Henry died in 1930 at 87, “one of the oldest GAR men in the state.”  When Hannah died four years later at 78, she left a detailed will. To her son Raymond she left $1,000, to her daughter Mabel went her house worth $4,100, and to St. Vincent DePaul, a Catholic charity committed to serving the poor and suffering, her entire savings of $3,269.93.

Hannah, Henry and four of their five children are buried in St. Paul’s Cemetery. Morgan and his family are buried in the Hingham Centre Cemetery.

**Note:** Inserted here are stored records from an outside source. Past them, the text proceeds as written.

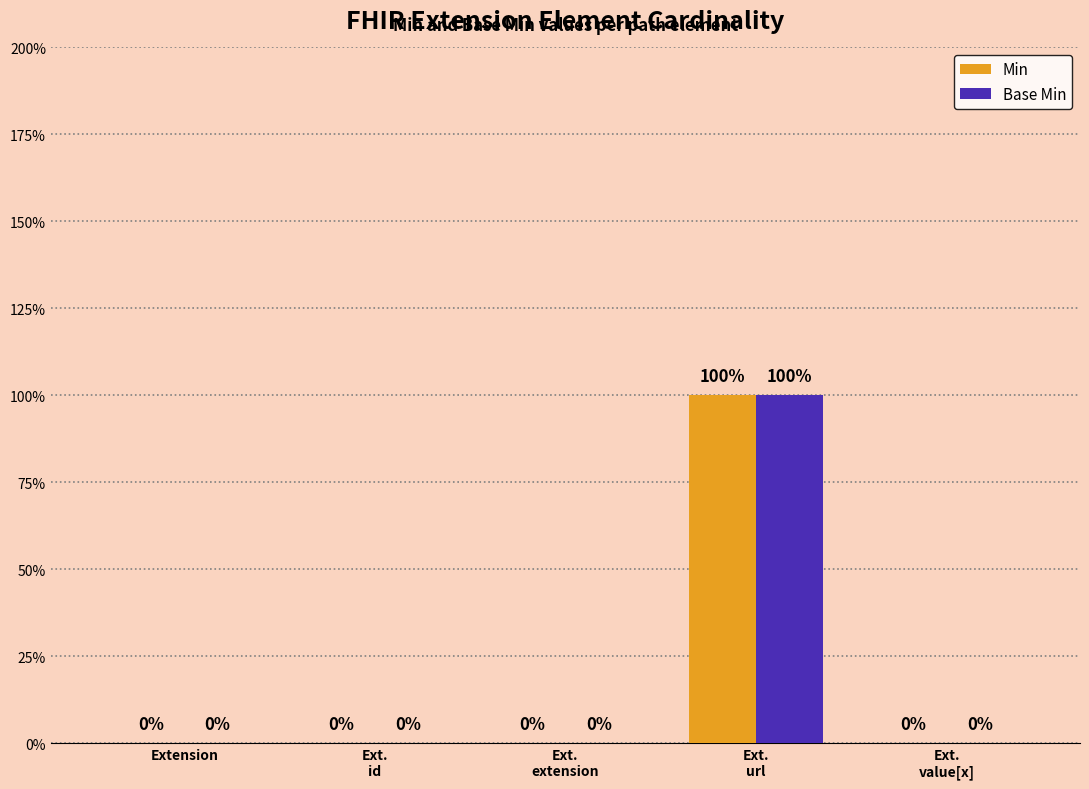

Reading left to right, extract all data points from this chart.

Min: Extension=0	Ext.
id=0	Ext.
extension=0	Ext.
url=1	Ext.
value[x]=0
Base Min: Extension=0	Ext.
id=0	Ext.
extension=0	Ext.
url=1	Ext.
value[x]=0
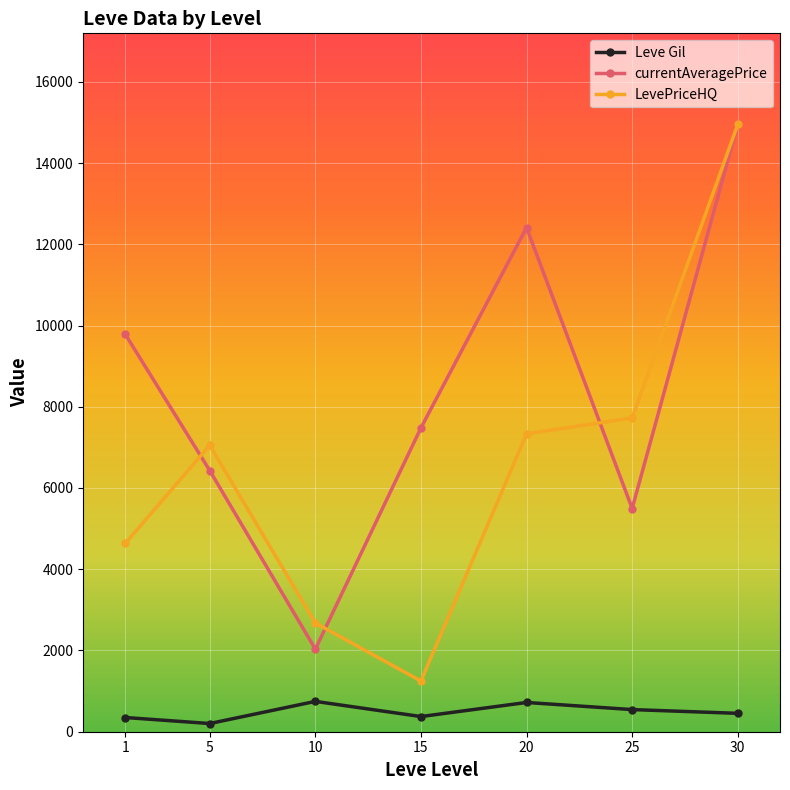

True or false: currentAveragePrice and Leve Gil cross at least once.

False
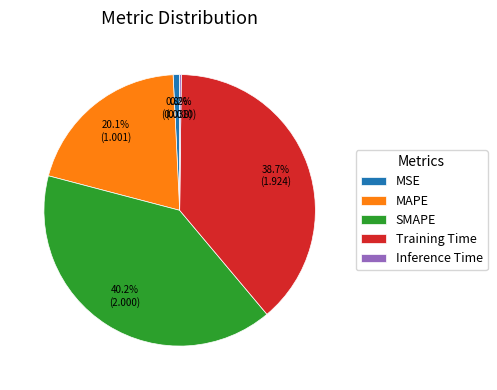

Does Training Time account for over 50% of the chart?

No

The Trowbridge Ferris graves. Four of Henry and Hannah’s five children and Hannah’s sister-in-law, Emma, are buried here. Henry and Hannah’s names are on the other side.

 

Notes

  1. There are a number of good sources on the subject of Irish female immigration. “The Irish BridgetIrish Immigrant Women in Domestic Service in America, 1840-1930 written by Margaret Lynch-Brennan, is a good one. N.Y.: Syracuse University Press, 2009.
  2. The National Women’s History Museum website says: “Strong female networks sustained the immigration flow of Irish women, even during times of economic depression … Irish women were the only immigrant group to establish immigration chains … Whereas other ethnic groups sent their sons to America, Ireland sent its daughters.” Raising a glass to Irish women, March14, 2017,
  3. On dates, names and ages: Hannah and Morgan consistently shaved four or five years off their ages on official documents. Their other siblings were only marginally more accurate. Daniel alternately used Donald as his first name.
  4. On quotations in this post: “2 years, 2 months, 2 days”: Isabel Trowbridge death notice, Hingham Journal, Nov. 13, 1887; “took place at St. Paul’s parsonage”: Hingham Journal, June 1899; “one of the oldest GAR men in the state”: Henry Trowbridge obituary, Daily Boston Globe, May 7, 1930.
  5. Eugene’s wife, Emma Ferris, 64, died in a fall from the second-story piazza of her Malden home. “She was cleaning rugs when the railing broke.” The Boston Globe, Sept. 1, 1923.